In 1923, he relocated to Moscow and took employment at the newspaper Gudok (roughly "Toot!", meaning the locomotive horn sound), a publication for railway workers. His contributions consisted mostly of satirical pieces. It was there that he met his writing partner, Petrov. In 1928, they were both let go, due to staff reductions, but they were able to find work at Chudak, a literary journal that provided a start for many Soviet writers and artists. From 1932 to 1937, they also wrote pieces for major publications such as Pravda, Literaturnaya Gazeta and Krokodil. Ilf also had a passion for photography, but this was not fully appreciated until years after his death, when his daughter discovered his photograph albums.

== Illness and death ==
Ilf had been diagnosed with tuberculosis in the 1920s. He thought it was in remission, but he was diagnosed with it again during his trip to America, and he died not long after returning.
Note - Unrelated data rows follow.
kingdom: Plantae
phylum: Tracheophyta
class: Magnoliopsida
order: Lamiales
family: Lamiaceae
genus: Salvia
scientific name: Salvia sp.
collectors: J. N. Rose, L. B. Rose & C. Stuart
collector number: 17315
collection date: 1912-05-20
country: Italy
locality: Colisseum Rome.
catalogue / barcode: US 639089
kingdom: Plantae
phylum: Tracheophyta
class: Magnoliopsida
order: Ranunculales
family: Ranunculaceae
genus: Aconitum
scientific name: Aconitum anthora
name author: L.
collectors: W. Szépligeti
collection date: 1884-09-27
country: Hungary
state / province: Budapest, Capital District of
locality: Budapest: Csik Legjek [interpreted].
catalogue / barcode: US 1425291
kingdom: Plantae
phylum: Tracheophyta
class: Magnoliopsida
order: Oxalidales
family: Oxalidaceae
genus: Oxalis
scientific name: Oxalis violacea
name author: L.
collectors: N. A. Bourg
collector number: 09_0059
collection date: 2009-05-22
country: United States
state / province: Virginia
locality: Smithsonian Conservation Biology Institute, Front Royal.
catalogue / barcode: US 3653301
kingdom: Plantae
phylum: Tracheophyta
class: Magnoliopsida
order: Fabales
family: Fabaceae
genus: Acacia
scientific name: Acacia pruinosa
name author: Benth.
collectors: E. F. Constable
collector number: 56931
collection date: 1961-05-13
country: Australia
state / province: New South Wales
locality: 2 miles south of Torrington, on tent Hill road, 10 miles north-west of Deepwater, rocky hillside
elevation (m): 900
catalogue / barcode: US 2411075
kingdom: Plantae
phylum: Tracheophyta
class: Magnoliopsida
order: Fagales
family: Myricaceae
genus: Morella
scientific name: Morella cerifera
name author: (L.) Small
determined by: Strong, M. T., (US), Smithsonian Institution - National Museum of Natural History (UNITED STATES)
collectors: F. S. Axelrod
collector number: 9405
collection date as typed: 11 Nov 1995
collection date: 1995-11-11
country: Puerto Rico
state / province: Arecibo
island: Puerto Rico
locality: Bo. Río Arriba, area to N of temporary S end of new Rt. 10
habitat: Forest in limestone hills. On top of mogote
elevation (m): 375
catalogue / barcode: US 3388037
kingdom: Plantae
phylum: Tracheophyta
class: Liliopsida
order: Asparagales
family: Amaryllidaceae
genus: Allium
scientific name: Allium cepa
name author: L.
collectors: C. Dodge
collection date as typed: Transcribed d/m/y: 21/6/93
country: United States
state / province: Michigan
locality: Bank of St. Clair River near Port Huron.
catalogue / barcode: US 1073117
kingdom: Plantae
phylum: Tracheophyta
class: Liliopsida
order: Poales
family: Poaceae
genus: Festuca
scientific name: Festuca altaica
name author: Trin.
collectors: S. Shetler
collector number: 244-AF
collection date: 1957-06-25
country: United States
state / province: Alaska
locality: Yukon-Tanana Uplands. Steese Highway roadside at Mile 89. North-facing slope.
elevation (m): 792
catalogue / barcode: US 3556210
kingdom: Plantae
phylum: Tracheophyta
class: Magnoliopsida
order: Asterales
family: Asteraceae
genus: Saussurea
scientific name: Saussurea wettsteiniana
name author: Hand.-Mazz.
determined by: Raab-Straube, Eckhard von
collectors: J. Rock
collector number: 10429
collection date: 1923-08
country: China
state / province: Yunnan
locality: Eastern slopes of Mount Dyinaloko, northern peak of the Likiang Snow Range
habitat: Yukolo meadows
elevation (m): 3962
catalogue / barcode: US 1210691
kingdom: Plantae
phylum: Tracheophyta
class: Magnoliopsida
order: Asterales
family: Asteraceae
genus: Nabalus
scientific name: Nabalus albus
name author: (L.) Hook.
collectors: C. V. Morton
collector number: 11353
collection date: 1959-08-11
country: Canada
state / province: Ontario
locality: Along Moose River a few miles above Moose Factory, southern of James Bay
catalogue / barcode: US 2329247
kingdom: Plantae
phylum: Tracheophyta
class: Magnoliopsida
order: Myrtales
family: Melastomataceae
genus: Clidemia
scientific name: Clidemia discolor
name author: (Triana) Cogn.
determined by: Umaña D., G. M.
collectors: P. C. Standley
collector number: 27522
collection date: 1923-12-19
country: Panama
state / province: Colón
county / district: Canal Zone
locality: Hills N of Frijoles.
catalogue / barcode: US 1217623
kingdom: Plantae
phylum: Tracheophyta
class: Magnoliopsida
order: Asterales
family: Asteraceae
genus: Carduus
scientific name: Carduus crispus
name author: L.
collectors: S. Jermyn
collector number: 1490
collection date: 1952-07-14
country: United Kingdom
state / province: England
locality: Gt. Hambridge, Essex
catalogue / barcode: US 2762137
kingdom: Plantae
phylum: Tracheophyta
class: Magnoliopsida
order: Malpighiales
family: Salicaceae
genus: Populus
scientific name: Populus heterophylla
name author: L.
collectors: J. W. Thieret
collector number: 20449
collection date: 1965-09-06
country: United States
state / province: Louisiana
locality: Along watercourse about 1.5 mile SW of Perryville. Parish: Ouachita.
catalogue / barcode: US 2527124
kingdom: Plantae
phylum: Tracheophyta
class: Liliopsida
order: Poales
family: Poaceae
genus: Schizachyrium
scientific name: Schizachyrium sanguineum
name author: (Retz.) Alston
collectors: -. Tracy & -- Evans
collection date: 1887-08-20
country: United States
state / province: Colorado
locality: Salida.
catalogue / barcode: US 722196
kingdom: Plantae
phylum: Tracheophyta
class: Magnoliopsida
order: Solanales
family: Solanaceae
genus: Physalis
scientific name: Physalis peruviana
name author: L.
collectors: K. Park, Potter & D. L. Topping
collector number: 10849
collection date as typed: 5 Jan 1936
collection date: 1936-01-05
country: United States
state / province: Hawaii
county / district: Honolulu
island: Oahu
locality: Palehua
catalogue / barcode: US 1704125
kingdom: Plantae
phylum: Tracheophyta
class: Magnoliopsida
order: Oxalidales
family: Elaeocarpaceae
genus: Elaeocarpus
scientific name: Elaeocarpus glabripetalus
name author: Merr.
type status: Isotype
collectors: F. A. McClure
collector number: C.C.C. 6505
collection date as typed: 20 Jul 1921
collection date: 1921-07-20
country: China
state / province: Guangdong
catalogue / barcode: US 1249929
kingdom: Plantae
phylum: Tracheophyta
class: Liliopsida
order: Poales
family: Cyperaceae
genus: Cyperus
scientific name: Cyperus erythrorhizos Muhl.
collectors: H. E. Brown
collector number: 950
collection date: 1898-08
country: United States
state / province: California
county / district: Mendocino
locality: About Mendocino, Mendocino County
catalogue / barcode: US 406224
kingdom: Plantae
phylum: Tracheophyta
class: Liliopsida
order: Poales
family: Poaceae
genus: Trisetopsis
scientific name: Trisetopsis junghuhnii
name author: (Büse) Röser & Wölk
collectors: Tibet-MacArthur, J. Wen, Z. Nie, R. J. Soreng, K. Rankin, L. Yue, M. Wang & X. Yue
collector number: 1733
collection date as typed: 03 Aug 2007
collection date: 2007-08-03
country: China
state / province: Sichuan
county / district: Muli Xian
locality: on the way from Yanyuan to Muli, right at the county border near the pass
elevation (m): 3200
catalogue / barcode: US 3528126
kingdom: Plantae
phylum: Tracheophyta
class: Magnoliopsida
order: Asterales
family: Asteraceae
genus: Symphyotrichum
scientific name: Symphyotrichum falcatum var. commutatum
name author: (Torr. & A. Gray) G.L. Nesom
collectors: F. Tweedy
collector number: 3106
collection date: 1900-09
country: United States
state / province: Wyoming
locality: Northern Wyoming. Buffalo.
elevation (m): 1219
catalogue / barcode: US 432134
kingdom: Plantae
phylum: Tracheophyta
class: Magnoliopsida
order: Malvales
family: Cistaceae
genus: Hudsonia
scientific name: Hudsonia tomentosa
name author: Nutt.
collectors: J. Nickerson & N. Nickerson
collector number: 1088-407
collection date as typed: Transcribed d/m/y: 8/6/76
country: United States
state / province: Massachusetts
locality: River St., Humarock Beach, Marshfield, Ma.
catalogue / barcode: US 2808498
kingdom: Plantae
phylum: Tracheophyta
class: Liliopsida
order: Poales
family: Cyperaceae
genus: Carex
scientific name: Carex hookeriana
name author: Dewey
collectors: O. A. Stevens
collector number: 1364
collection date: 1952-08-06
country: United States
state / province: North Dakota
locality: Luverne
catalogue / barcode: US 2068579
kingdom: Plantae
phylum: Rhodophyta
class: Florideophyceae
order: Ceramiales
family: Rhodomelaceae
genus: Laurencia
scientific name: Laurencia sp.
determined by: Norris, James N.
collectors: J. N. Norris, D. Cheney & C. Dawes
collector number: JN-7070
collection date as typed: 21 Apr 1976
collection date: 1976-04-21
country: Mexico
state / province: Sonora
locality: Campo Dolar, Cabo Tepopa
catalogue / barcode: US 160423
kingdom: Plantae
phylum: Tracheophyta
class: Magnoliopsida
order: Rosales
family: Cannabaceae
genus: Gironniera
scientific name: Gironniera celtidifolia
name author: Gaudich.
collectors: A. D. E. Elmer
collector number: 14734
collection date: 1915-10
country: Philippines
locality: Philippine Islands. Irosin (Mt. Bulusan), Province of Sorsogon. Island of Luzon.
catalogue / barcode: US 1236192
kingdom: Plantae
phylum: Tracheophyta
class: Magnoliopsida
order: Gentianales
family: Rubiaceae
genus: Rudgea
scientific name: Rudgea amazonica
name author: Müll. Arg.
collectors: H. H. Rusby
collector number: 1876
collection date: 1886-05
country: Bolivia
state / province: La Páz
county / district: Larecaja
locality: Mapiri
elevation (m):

Days later, a Nazi propaganda newspaper, Der Angriff, published an article claiming that Ilf committed suicide following a scathing critique from the Soviet government during a writers' convention. Petrov immediately published a denial in Pravda called "An Answer to Fascist Slanderers", pointing out that his death was caused by illness and that nothing extraordinary happened during the convention, with a full transcript of the proceedings. However, the suicide version is still used by some Western biographers.

==Personal life==
In 1921, in Odessa, Ilf met the love of his life, Maria Nikolayevna Tarasenko (1904–1981). They married in Moscow in 1924, and had a daughter Aleksandra born in 1935.

Ilf was a passionate photographer. In 1929, Yevgeni Petrov lent him 800 rubles for a camera, and then jokingly regretted that he had lost not only his money but also a friend and co-writer, as Ilf stopped writing and spent most of his time on photography. Long after Ilf's death, his daughter had found and published ca. 200 of his photographs.